Christinas world was a world of vibrant learning, of philosophy and poetry, of religious scholarship and scientific experiment. It had begun its long, deep love affair with the world of classical antiquity, now resurgent after the exotic lures of the great age of exploration; on the foundations of this ancient world new temples were being built to Greek thinking and the manly virtues of Rome. Renaissance ideas persisted, too, not least in the widespread practice of alchemy, consuming fortunes and lifetimes in a misbegotten search for truth.

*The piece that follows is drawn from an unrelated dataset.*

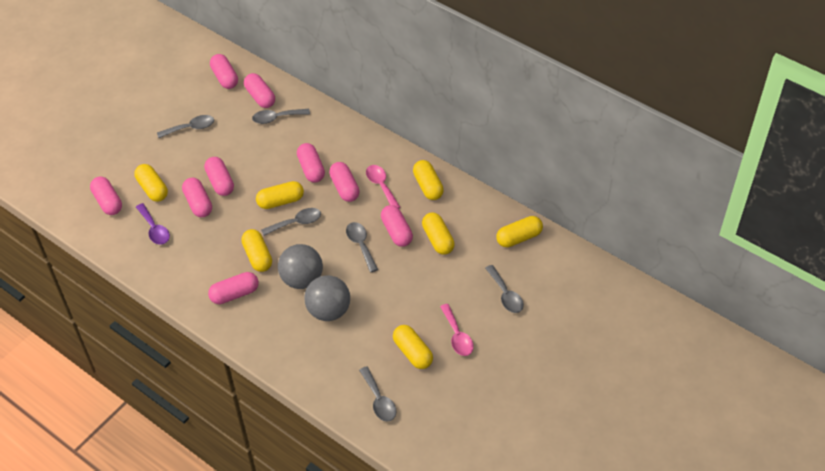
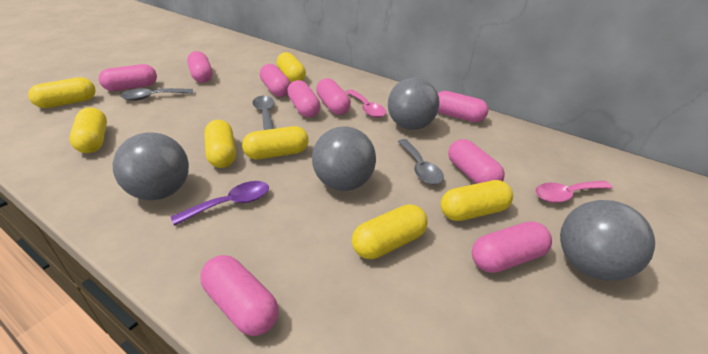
grey ball: 2 -> 4
grey spoon: 6 -> 3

And, while Europes princes fought among themselves, their Christian world faced two mightier enemies, from without and from within. The external threat was the great Ottoman Empire of the Turks, which at Christinas birth stretched from Algiers to Baghdad and as far west as Budapest. Late in her life she would hear of a vast Turkish army pitching its tents at the very gates of Vienna. But it was the internal enemy that in the long run would prove the more decisive. With their stumbling, excited experiments, Europes natural philosophers had begun their challenge to religious orthodoxy. With increasing success, they now strove to provide materialist explanations of the natural world. Though most were repaid with hostility and persecution, and some even with death, no Church, and no state, could stop them. The great march of empirical science had begun, and all ears, willing and unwilling, heard the beat of its tremendous drum.